El último lector | Paulo Freire: el sueño de la posibilidad utópica
Semejante al cálido resplandor de una tarde en Grecia, teniendo como pizarrón la tierra y como gis una ramita de árbol, Paulo Reglus Neves Freire comienza su alfabetización en el amplio suelo de su casa…
Las primeras lecciones habían sido recibidas: el continente ante un horizonte de islas y manglares atlánticos, el aluvión que une tierras y cielos inconmensurables, siempre rebosantes de estrellas, pletóricos de gemas.
La casa de la palabra es, sobre todo, el sueño de la posibilidad utópica.
Maravillosos debieron ser los vocablos —juramentados a la vida— de esa su lección inicial, pues el pedagogo brasileño rememora que nada tenían que ver con el “doble lenguaje del mundo adulto”, sino con el suyo propio: el mundo de un niño que, en la despierta inocencia de su existir y con el instinto ya convertido en inteligencia, comprende el sueño digno de una Educación por entero humana.

**Tareas a realizar:**
a. Reescribe, por favor, el tramo del texto sobre Paulo Freire que va desde "El último lector" hasta "pletóricos de gemas.", cambiando "pizarrón" por "pizarra".
b. Prolonga el texto sobre Paulo Freire a partir de su última oración.

**Ítems proporcionados:**
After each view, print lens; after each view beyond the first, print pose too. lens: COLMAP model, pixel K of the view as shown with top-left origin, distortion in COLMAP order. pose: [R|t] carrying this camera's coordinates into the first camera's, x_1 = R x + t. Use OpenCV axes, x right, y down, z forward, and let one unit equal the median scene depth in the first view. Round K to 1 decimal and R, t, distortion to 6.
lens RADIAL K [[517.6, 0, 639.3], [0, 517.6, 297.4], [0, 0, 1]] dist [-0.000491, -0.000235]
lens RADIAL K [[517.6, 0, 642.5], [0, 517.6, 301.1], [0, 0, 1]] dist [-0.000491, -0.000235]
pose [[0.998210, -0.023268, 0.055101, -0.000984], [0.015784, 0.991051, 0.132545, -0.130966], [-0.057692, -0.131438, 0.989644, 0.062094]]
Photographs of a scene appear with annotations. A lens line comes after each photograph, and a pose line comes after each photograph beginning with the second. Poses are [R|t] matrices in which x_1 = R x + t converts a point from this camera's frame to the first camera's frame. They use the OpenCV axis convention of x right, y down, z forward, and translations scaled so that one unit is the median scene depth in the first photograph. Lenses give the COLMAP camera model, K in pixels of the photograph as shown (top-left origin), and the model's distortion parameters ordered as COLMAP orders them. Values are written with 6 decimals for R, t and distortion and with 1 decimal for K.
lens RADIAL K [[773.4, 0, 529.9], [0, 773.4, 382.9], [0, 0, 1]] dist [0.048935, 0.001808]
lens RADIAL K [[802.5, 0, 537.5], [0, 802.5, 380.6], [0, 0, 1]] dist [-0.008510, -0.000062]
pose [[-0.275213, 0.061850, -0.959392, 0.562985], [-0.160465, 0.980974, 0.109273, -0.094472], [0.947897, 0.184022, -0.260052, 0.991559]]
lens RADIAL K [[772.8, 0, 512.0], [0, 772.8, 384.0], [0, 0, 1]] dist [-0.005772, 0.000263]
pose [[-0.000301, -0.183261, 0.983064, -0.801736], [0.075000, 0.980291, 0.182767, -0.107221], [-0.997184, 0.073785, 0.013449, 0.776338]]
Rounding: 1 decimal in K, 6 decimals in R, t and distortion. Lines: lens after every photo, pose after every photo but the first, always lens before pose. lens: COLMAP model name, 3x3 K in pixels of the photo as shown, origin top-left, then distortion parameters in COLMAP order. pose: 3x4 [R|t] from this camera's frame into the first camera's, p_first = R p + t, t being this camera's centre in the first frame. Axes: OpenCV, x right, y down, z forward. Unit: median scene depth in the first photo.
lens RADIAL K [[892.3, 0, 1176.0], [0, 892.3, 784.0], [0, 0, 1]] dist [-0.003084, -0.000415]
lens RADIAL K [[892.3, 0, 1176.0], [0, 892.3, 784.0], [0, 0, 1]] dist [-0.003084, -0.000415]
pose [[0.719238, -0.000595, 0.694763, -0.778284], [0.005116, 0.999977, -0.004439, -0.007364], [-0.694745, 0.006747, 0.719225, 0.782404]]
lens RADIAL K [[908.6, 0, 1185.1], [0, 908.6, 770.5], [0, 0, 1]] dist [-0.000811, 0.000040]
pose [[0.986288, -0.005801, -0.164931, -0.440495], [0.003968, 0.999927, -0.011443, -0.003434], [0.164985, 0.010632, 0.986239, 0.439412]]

**Respuestas:**
a.
El último lector | Paulo Freire: el sueño de la posibilidad utópica
Semejante al cálido resplandor de una tarde en Grecia, teniendo como pizarra la tierra y como gis una ramita de árbol, Paulo Reglus Neves Freire comienza su alfabetización en el amplio suelo de su casa…
Las primeras lecciones habían sido recibidas: el continente ante un horizonte de islas y manglares atlánticos, el aluvión que une tierras y cielos inconmensurables, siempre rebosantes de estrellas, pletóricos de gemas.

b.
Acariciando por siempre ese momento de su existencia, Paulo Freire (Brasil, 1921-1997) nos reitera, sin faltarle a la gracia crítica del esteta que lo caracterizó, lo siguiente: “Perdidos están los que no sueñan apasionadamente, que no son románticos. Yo sueño con que nunca más se vacíen las calles. Que nunca más los líderes políticos se sirvan de las plazas llenas para poder negociar arriba. Sueño con que aprendamos todos a asumir democráticamente los cambios. Sueño con una sociedad reinventándose de abajo hacia arriba, donde todos tengan derecho a opinar y no apenas el deber de escuchar. Este es un sueño históricamente viable, pero demanda que la gente de anteayer hubiese descruzado sus brazos para reinventar esa sociedad”.
¿Qué hacer ante la globalización de la miseria, la cultura del silencio, la intencionada cosecha de iletrados, la certificación académica de ignorantes, los confortables muertos administrativos, las cruzadas de virtud enferma, la conciencia enemiga que manipula a los medios y sustrae la comunicación?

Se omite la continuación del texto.